Carbon atoms can form diverse molecules by bonding to four other atoms

• With a total of 6 electrons, a carbon atom has 2 in the first electron shell and 4 in the second shell.
• Carbon has little tendency to form ionic bonds by losing or gaining 4 electrons to complete its valence shell.
• Instead, carbon usually completes its valence shell by sharing electrons with other atoms in four covalent bonds.
• This tetravalence by carbon makes large, complex molecules possible.
• When carbon forms covalent bonds with four other atoms, they are arranged at the corners of an imaginary tetrahedron with bond angles of 109.5°.
• In molecules with multiple carbons, every carbon bonded to four other atoms has a tetrahedral shape.
• However, when two carbon atoms are joined by a double bond, all bonds around those carbons are in the same plane and have a flat, three-dimensional structure.
• The three-dimensional shape of an organic molecule determines its function.
• The electron configuration of carbon makes it capable of forming covalent bonds with many different elements.
• The valences of carbon and its partners can be viewed as the building code that governs the architecture of organic molecules.
• In carbon dioxide, one carbon atom forms two double bonds with two different oxygen atoms.
• In the structural formula, O=C=O, each line represents a pair of shared electrons.
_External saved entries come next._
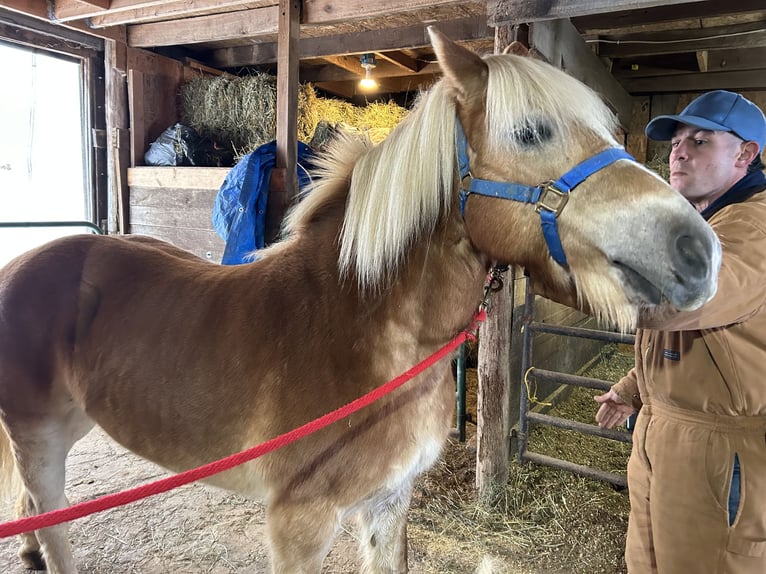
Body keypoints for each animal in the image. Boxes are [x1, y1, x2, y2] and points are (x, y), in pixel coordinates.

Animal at [0, 28, 724, 574]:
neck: (357, 331)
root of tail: (23, 264)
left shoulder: (388, 503)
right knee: (51, 521)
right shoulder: (299, 526)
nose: (697, 250)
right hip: (39, 438)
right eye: (530, 132)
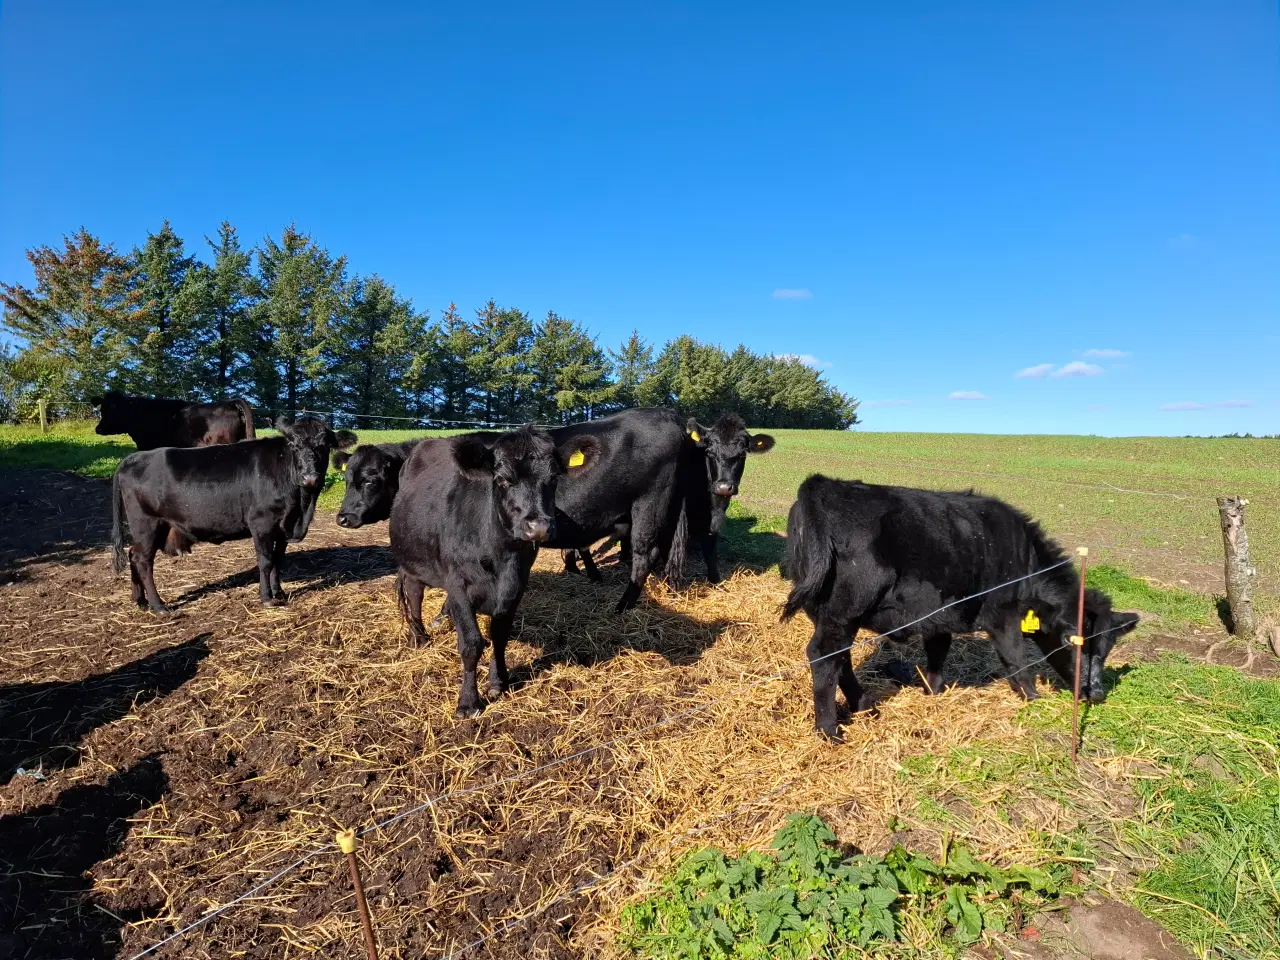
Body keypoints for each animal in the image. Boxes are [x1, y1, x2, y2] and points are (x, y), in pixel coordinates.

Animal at [109, 417, 355, 611]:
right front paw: (266, 597)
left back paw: (140, 601)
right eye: (294, 445)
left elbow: (278, 560)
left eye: (324, 445)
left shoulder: (283, 526)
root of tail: (134, 458)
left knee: (133, 555)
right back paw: (158, 605)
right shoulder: (262, 523)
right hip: (146, 523)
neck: (301, 507)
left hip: (156, 527)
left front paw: (280, 593)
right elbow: (266, 561)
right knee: (143, 560)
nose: (310, 478)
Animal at [391, 427, 591, 716]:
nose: (539, 527)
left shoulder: (516, 584)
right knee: (414, 592)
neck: (501, 554)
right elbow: (471, 643)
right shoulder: (458, 584)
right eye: (503, 480)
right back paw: (419, 637)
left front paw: (498, 682)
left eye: (553, 478)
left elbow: (499, 635)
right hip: (413, 559)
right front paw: (468, 702)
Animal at [778, 478, 1141, 742]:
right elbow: (1016, 660)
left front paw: (933, 691)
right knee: (825, 656)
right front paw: (1033, 699)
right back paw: (829, 730)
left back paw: (864, 705)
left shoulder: (940, 614)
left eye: (1107, 648)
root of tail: (824, 485)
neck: (1024, 559)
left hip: (832, 615)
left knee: (841, 658)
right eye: (1068, 638)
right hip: (842, 612)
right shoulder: (1003, 615)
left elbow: (938, 654)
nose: (1095, 693)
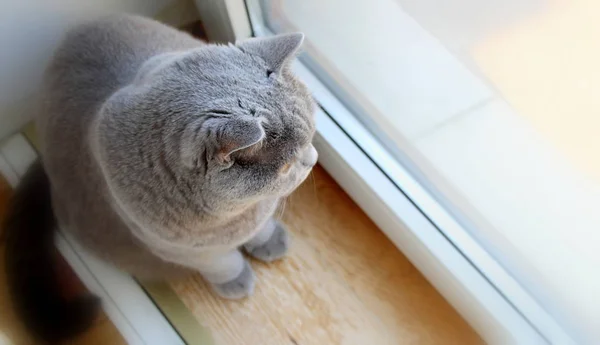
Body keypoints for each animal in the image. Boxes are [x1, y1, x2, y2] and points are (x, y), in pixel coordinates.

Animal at [4, 14, 316, 342]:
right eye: (287, 166)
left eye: (311, 134)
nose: (312, 158)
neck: (235, 214)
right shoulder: (178, 248)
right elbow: (223, 261)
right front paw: (236, 279)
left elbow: (260, 227)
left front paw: (269, 239)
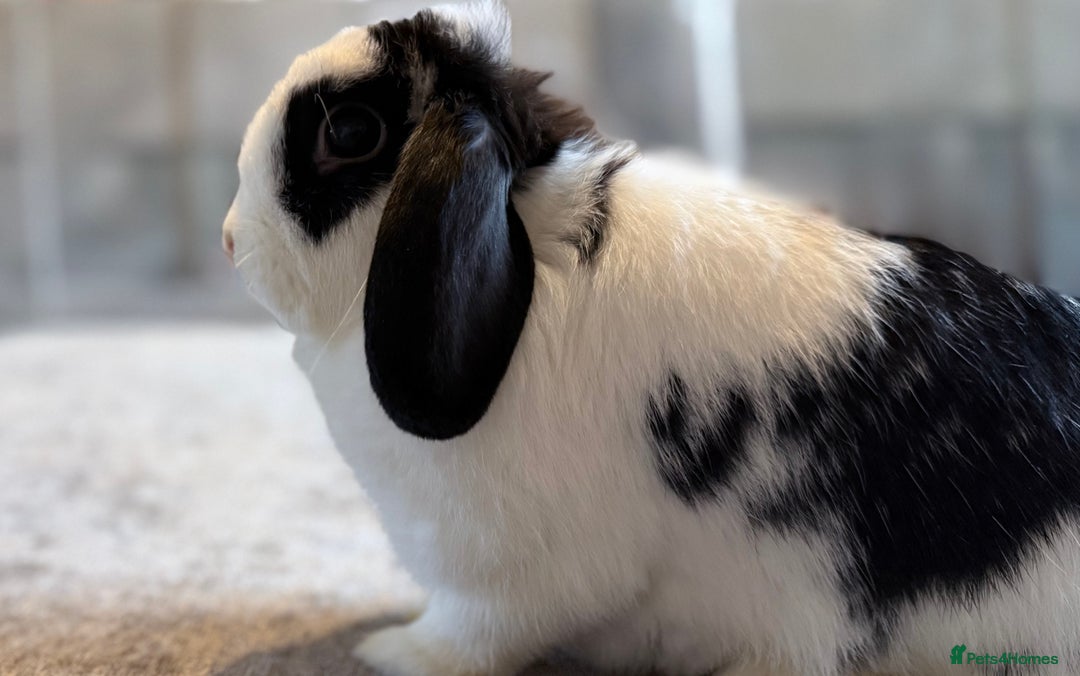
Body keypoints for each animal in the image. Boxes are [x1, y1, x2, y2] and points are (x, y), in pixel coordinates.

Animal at [222, 2, 1080, 675]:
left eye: (349, 131)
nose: (231, 241)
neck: (530, 259)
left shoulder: (515, 570)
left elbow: (472, 636)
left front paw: (388, 653)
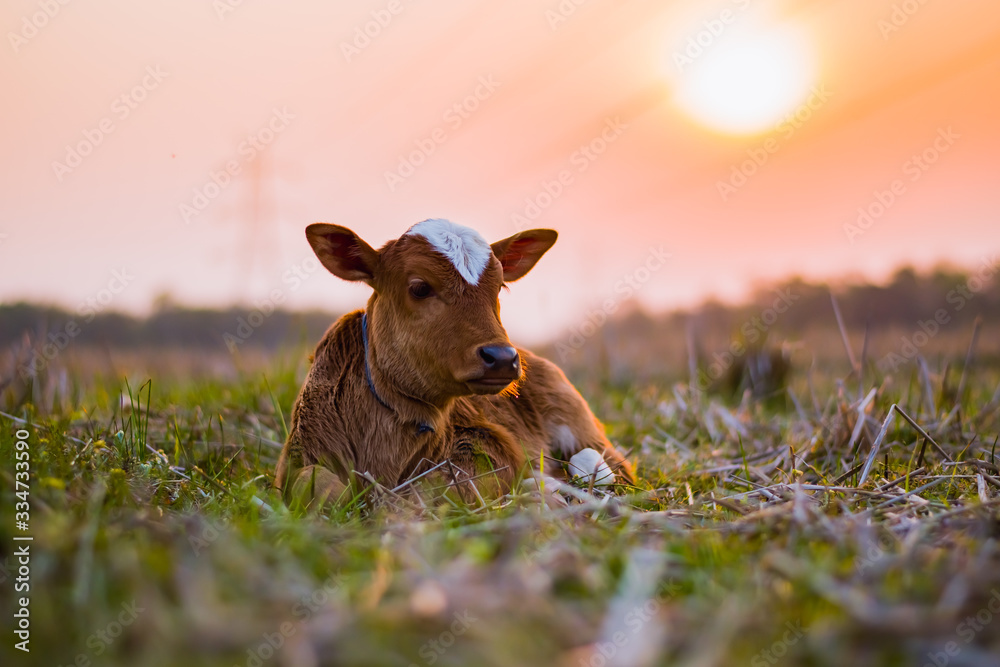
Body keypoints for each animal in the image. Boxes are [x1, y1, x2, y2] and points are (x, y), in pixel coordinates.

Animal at [276, 219, 632, 506]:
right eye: (420, 287)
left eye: (499, 286)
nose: (502, 357)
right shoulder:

This arrangement completes the valence shells of all atoms in the molecule.
• While CO₂ can be classified as either organic or inorganic, its importance to the living world is clear.
• CO₂ is the source of carbon for all organic molecules found in organisms. It is usually fixed into organic molecules by the process of photosynthesis.
• Urea, CO(NH₂)₂, is another simple organic molecule in which each atom forms covalent bonds to complete its valence shell.